Dáil debates

Thursday, 25 May 2017

Office of the Director of Corporate Enforcement: Statements

 

2:40 pm

Photo of Brendan HowlinBrendan Howlin (Wexford, Labour) | Oireachtas source

I am sharing time with my colleague, Deputy Burton. I will take seven minutes if that is acceptable to the House.

Anyone charged with investigating serious crime has two basic obligations. The first is to assemble all the information needed to persuade a jury that the accused person has committed a crime. The second is to maintain the integrity of that information and of the information-gathering process itself. To acquire full information fairly and to preserve it is not hugely demanding. We know very well that An Garda Síochána eventually learned hard lessons after a long succession of cases in which prosecutions were thrown out because the evidence could not be relied upon. We now discover that another major body charged with the investigation of serious crime seems to have learned nothing about the basic obligation to comply with the law of the Constitution.

We all know that the defendant in a criminal case has rights. It is also important to remember that serious crimes are prosecuted in the name of the people and they, too, have rights. Mr. FitzPatrick has not been convicted of any offence and is entitled to the benefit of his directed acquittal. However, that does not prevent me and most right-thinking people from continuing to believe that company laws were breached in an egregious manner in the management of Anglo Irish Bank. That was the case made on the people's behalf and we expected Mr. FitzPatrick and others to be required to answer it.

Those whose duty it is to prosecute cases on the people's behalf owe a duty to the people to discharge that function professionally and competently. This train wreck of a case seems to reveal staggering incompetence in how agencies of the State do the people's business. We as public representatives are not just entitled but obliged to find out why this happened. I have heard Professor Niamh Brennan, a distinguished author and academic with a lot of expertise in this area, caution that we should not throw the baby out with the bathwater. That is fair enough. I am sure the ODCE has done good work over the years. In this particular case, however, the failures have been monumental. I am concerned that there might be wider implications. Our regulatory landscape has many bodies independent of Departments with powers to prosecute summary offences in their own name and to prepare serious prosecutions for the Director of Public Prosecutions. After this omnishambles, I fear there is a risk that other bodies could repeat those mistakes. I believe the review that must now inevitably follow must include an audit of the competence and capacities of all regulatory agencies that are capable of mounting investigations and prosecutions in criminal law.
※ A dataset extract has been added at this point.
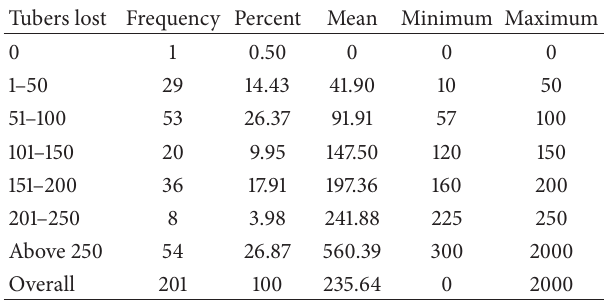
Table 2: Distribution of yam postharvest losses for 2013/2014 production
I repeat my earlier statement that I respect Mr. FitzPatrick's directed acquittal. However, I do not believe that outcome should prevent a full examination as to how and why this happened. The Minister proposes a referral under section 955(1)(a) of the Companies Act 2014. Although that may be a reasonable starting point, it is far from meeting the requirements of this matter in full. In essence, the Minister proposes to ask the director to give an account of his own stewardship, to give his own story. What is really required here is a robust external review of what happened and how it happened.

I have listened to Deputies talk about resources. Although some people want to make political capital out of that issue, the issue of the million breath tests was not a resources problem. Evidence is not shredded because of resources issues. We must demand and expect high standards from those whom we pay well to do the people's business. We need an independent investigation into the workings of the ODCE, a process that has already been called for by my colleague, Deputy Alan Kelly. Once the investigators have completed a review of that body, they should be tasked with repeating the exercise for any other body that has been charged with the enforcement of criminal law. That would include the HSE, the Health and Safety Authority, ComReg, the Central Bank and others.

I hope the Minister will now propose a meaningful engagement with all of us in opposition on these matters. We must have robust mechanisms to carry out investigations into matters that have rocked the foundations of the State. Others have spoken about the economic catastrophe that the people have endured in recent years. The people have marched through that horror story and have asked that things be put right in order that we can have an economic future.

Equally, they have asked for an accounting in order that those in the banking system who, through their actions or inaction, caused the economic catastrophe that befell our people - as well as those who were tasked with oversight and who failed in that - will be held to account. Bluntly, when it comes to the holding to account of those who were responsible for the economic catastrophe, we have a long way to go.